“No idea.”
“Whose writing?”
“No clue.”
She frowned. “It’s some kind of code. Both the letters and the numbers. Is it Navy’s writing?”
I shrugged. “Never saw his writing, so, again, I don’t know.” I checked my notepad, thumbing back to that event. “Margot said Navy left to go up to the Blue House. She doesn’t know why he was driving to town, which is the other way.”
“To see Faye Blue initially,” Rain said. “Did he make it to the Blue House?” she asked. “Or did he head directly to town?”
“Faye was on Navy for money,” I said. “But a hundred thousand is a lot.” I indicated the ledger. “I tried matching numbers with the spreadsheet I found in his car but nothing connects.”
Rain put the ledger back in the briefcase. “Maybe the money wasn’t for her. Mickey got out not long before that night.”
“It was for Mickey,” I said.
“Why would the Blues need to pay Mickey off?” Rain asked.
“I have my suspicions.” I closed the briefcase. “Let’s go ask Faye.”
Chapter Forty-Eight
I worked on getting Chapter Eight into shape which wasn’t that tough since Anemone had been sort of resting for the past ten years. She mostly traveled around, doing a lot of stuff, staying in hotels, and that bothered me because I’d been working on the whole Anemone and houses theme, and here she was, going ten years without one. We were going to have to talk about that.
At four, I packed Peri up and got her to the Red Box for Mandarin. Molly was already there. Sun took Peri to the table in the back, and I slid into the booth across from Moll, now definitely concerned. She was pale and her hands were trembling on the table top.
“Whatever it is,” I told her, “I will take care of it. I will fix it.”
“You can’t.” She stared at me for a moment, swallowed hard, and then leaned forward and whispered, “I’m a lesbian.”
I blinked at her.

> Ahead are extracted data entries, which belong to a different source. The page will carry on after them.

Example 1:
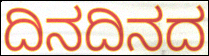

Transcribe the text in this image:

ದಿನದಿನದ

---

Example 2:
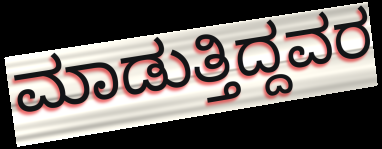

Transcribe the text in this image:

ಮಾಡುತ್ತಿದ್ದವರ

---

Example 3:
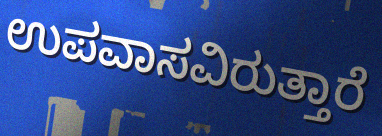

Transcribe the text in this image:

ಉಪವಾಸವಿರುತ್ತಾರೆ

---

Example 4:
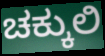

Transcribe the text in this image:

ಚಕ್ಕುಲಿ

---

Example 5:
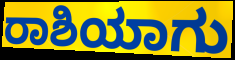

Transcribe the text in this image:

ರಾಶಿಯಾಗು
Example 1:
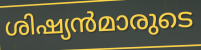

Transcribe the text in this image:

ശിഷ്യൻമാരുടെ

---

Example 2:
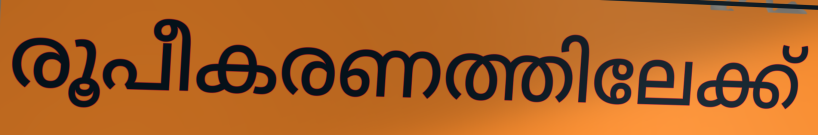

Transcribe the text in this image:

രൂപീകരണത്തിലേക്ക്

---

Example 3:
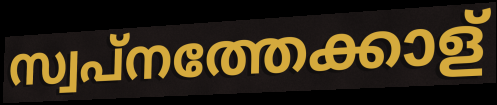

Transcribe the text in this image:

സ്വപ്നത്തേക്കാള്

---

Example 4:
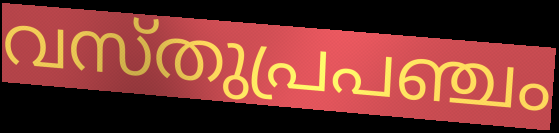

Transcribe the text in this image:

വസ്തുപ്രപഞ്ചം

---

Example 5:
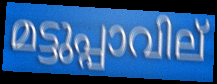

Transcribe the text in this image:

മട്ടുപ്പാവില്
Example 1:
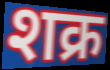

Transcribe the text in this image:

शक्र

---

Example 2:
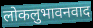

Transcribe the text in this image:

लोकलुभावनवाद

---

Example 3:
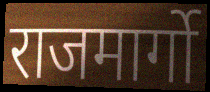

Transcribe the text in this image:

राजमार्गो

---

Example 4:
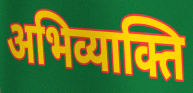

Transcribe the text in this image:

अभिव्याक्ति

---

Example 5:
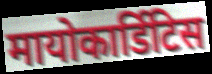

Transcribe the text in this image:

मायोकार्डिटिस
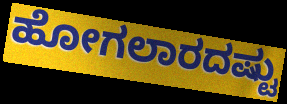
ಹೋಗಲಾರದಷ್ಟು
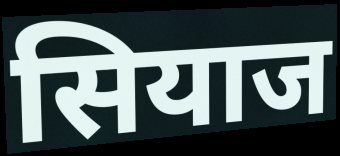
सियाज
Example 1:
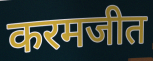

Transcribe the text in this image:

करमजीत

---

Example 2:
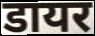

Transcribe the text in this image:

डायर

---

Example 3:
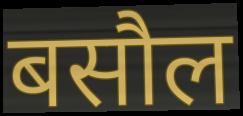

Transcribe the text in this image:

बसौल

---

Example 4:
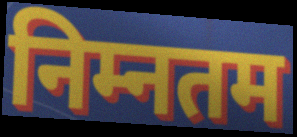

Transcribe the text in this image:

निम्नतम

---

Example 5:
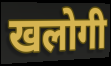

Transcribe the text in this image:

खलोगी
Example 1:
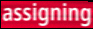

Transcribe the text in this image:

assigning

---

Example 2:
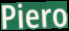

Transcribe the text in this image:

Piero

I’d been so fixated on arson and Mickey Pitts that I’d forgotten other people had lives. “Okay. Probably not the most popular thing you could be in Burney, but why are you looking at me like that?”
“You don’t care?”
I drew back, stung. “Of course, I don’t care. Why the hell would I care? Well, wait, I would care if you were sleeping with somebody lousy, but I don’t care if they’re male or female. Come on, Molly. I’m insulted. So, who’s the lucky girl?”
Molly blinked at me, and then she put her head down on the table and cried. I pulled a lot of napkins out of the holder and handed them to her, and then decided it needed more than that and changed to her side of the booth and put my arms around her.
Hugging wasn’t my thing, but she was my sister.
Welcome to Burney. We hug and so will you if you stay here long enough.
My phone buzzed then, but I ignored it. “You’re my sister,” I told her. “Don’t you know I’ll love you no matter what? And this isn’t even a what. This doesn’t matter. It’s a surprise, yes, and how the hell did I miss this, but I don’t give a damn, Molly. How could you think I’d care?”
She sat up, and I handed her the napkins, and she wiped her eyes and blew her nose. “I went to the prison to see Mom this morning.”
“Oh, God. Did you tell her?”
She nodded. “I said, ‘Mom, I’m a lesbian’, and she said, ‘No, you are not’.”
“Of course, she did, she’s a vicious hag from hell.”
“She said it was vile and disgusting and no daughter of hers would do that.”
“This from a woman who murdered somebody over a string of pearls and tried to murder two other people with somebody else’s car. And she thinks there’s something wrong with you?”
Molly nodded. “The thing is . . .” She stopped and swallowed hard. “The thing is, I’ve been keeping this secret from Burney for so long. Out on the road, it doesn’t matter. I don’t even sing under my own name. I can be anybody I want out there. But here in Burney . . . I think it matters. But I can’t go on pretending while I’m here anymore.”